Pendant que l’un de ces hommes, du haut des rostres devenus une tribune populaire, faisait l’appel des noms dévoués au salut public, les jetait à la foule qui les lui renvoyait par des acclamations ou les écartait par des murmures, le canon d’un fusil s’abaisse vers lui, on veut le couvrir : « Laissez, dit-il, il tire trop haut ! » — C’était l’un des incapables qui, pendant soixante heures, devaient se jeter en médiateurs entre l’émeute et le droit, et diriger le peuple dans la voie glorieuse de la clémence et du pardon. Cette parole était une promesse que, de leur côté, il n’y aurait ni faiblesse, ni lâcheté : elle fut tenue.

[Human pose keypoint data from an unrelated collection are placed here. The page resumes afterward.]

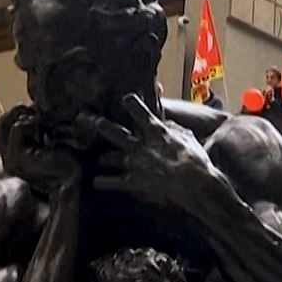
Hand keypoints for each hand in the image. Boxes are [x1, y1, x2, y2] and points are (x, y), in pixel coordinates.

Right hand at [0, 105, 79, 191]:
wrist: (71, 181)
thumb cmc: (64, 162)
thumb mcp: (47, 143)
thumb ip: (36, 132)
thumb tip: (33, 109)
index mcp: (12, 155)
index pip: (1, 128)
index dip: (16, 115)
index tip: (35, 111)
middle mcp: (7, 158)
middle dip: (15, 112)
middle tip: (34, 109)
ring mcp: (10, 159)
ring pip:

Le Gouvernement provisoire était créé, c’est-à-dire que sept hommes avaient reçu de quelques milliers de combattants le droit périlleux de devenir le tribunal improvisé auquel toutes les misères, toutes les vengeances allaient demander satisfaction ou justice : pouvoir inconnu de tous, étranger à la rue, qui, avant d’agir ou de succomber, devait s’imposer d’urgence à un million d’hommes soulevés. La première heure de ce gouvernement dans l’anarchie complète contint en germe tous les termes, toutes les faces, tous les dangers de ce problème qu’il fallait résoudre ; la résistance de quelques-uns, au nom du droit de tous, à l’ambition d’un grand nombre ; l’impuissance à solder en quelques heures la dette de cinquante années. Avec, pour rempart, le seul sentiment du juste qui d’instinct arrête les foules, mais qu’un instant suffit à renverser, il fallait dominer un peuple affamé de pain, et une faction affamée de pouvoir : le premier puissant par le nombre, la seconde puissante par l’attrait de ses doctrines, promesses dont le vague indéfini ne donnait pas de prise à la discussion dans les esprits peu éclairés, mais dont le mirage séduisant était une force d’autant plus redoutable qu’il répondait à un besoin du moment.

Arrêter l’effusion du sang, sauver la majesté de la Représentation, braver les sabres levés, fonder un gouvernement qui fût peuple par la générosité et par l’enthousiasme, sauveur par l’ordre et puissant par l’énergie : telle était l’œuvre qu’il fallait accomplir en quelques heures. Tout cela fut fait, sans un soldat, sans une violence, et sans qu’une goutte de sang fût versée pour ou contre cette autorité.